For those who couldn’t be there, here is part of the text of a speech I made on September 1st, 2017, during a giant Kiss-In, part of the Fête Arc-en-ciel de Québec (Rainbow Québec festival) in front of the Palais Montcalm concert hall, Place d’Youville in Québec City.
By Pascale Cormier
I have been active for many causes in my life, except for those that touch me the most. In Matane in the 1960s, no one had ever heard of gender identity dysphoria nor of trans-identity. I was meant to be a man, and all I could hear was: “Be a man! Fight like a man!”
I did my best, but I wasn’t cut out for that role.
Later, my high school days taught me that I’d better hide my femininity if I wanted to stay alive. That’s what it was like back in those days: being gay or transgender was to live a hidden life, in shame and fear, one that often ended in suicide.
I salute all those who had the courage to stand up and confront a hostile society with unjust laws so we could live in dignity.

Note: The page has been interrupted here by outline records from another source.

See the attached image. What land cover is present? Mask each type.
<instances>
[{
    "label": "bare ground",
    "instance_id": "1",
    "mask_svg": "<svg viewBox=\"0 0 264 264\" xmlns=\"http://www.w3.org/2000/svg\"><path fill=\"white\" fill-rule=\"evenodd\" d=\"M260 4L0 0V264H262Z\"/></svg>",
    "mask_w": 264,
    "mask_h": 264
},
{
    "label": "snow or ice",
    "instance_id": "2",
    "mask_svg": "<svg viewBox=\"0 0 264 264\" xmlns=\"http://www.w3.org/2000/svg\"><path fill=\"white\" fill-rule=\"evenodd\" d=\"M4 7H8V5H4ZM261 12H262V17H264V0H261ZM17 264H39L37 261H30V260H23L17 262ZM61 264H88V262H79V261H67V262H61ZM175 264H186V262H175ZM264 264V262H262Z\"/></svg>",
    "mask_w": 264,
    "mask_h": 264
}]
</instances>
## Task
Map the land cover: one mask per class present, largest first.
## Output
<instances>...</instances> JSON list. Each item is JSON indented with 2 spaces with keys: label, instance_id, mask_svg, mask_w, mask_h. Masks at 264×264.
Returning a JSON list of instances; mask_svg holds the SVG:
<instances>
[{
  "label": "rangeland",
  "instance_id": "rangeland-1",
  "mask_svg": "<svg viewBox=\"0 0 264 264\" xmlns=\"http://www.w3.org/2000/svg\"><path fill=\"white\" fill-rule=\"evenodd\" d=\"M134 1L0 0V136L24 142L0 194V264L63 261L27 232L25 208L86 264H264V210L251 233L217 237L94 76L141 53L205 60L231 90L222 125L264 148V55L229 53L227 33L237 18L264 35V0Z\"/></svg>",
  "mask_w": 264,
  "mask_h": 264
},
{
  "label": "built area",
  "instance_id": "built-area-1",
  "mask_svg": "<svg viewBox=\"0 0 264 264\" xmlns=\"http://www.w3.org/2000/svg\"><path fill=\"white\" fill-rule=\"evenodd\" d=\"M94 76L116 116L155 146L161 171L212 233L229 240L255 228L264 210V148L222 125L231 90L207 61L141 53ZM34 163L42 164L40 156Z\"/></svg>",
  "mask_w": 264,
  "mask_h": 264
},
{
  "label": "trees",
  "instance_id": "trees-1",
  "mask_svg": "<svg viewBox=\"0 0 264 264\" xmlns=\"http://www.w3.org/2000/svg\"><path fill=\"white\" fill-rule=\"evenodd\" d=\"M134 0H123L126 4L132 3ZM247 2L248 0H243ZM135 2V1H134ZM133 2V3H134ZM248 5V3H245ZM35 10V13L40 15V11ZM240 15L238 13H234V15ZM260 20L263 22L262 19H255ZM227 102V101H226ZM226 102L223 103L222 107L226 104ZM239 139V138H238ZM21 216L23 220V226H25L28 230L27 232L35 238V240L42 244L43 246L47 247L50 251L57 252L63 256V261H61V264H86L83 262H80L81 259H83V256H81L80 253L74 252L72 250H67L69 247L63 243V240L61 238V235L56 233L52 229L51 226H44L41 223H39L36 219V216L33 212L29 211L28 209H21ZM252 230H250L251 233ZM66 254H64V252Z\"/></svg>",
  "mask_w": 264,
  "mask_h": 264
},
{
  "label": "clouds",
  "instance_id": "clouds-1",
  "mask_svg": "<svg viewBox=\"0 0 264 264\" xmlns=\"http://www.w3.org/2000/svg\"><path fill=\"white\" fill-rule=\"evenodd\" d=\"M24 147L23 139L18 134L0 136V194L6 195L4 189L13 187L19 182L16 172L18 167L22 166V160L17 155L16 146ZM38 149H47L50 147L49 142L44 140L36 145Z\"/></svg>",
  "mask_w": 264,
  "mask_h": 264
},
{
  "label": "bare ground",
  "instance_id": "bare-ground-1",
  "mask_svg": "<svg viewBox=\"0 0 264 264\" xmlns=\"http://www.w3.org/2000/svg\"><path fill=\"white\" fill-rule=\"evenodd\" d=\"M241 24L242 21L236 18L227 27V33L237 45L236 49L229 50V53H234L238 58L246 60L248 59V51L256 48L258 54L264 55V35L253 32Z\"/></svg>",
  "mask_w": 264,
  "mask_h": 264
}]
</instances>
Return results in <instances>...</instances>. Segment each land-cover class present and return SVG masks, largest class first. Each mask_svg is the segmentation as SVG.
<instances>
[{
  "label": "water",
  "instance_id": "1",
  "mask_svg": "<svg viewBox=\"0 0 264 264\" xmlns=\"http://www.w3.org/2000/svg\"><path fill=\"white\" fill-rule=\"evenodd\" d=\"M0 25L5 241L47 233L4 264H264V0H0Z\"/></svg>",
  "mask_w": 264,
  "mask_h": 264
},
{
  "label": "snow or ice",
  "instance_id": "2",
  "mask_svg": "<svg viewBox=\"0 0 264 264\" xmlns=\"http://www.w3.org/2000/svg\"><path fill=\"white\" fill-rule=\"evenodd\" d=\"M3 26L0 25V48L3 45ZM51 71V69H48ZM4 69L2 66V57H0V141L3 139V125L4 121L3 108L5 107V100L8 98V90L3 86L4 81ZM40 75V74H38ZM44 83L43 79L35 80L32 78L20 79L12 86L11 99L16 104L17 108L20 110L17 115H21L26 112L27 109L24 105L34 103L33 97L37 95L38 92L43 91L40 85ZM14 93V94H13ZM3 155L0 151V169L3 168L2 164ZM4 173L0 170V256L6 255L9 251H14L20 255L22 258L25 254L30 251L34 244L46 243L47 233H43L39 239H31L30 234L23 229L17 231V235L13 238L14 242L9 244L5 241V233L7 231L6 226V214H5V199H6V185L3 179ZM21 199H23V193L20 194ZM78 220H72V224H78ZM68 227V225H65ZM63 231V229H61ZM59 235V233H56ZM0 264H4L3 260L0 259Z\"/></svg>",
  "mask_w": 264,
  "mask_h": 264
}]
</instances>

It’s thanks to them that I’m still alive today, and I can assume my true identity in the light of day.
In my early 30s I moved to Hull. There, my life took a strange turn. I became a translator, a trade that allowed me to earn a living without leaving home. And I met the mother of my daughter, with whom I lived for more than 13 years. We’ve been separated since, but seeing my daughter grow up and taking care of her was, and remains, the greatest joy of my existence.
She’s 20 now, and we’ve become the best of friends. When I announced my transition 5 years ago, she reacted very well. She had just one objection: she didn’t want to lose her daddy. I agreed: after all, what daughter needs two mommies?
We often shop together. We enjoy watching other customers’ heads turn when she says to me: “Well, daddy, do you like that dress?”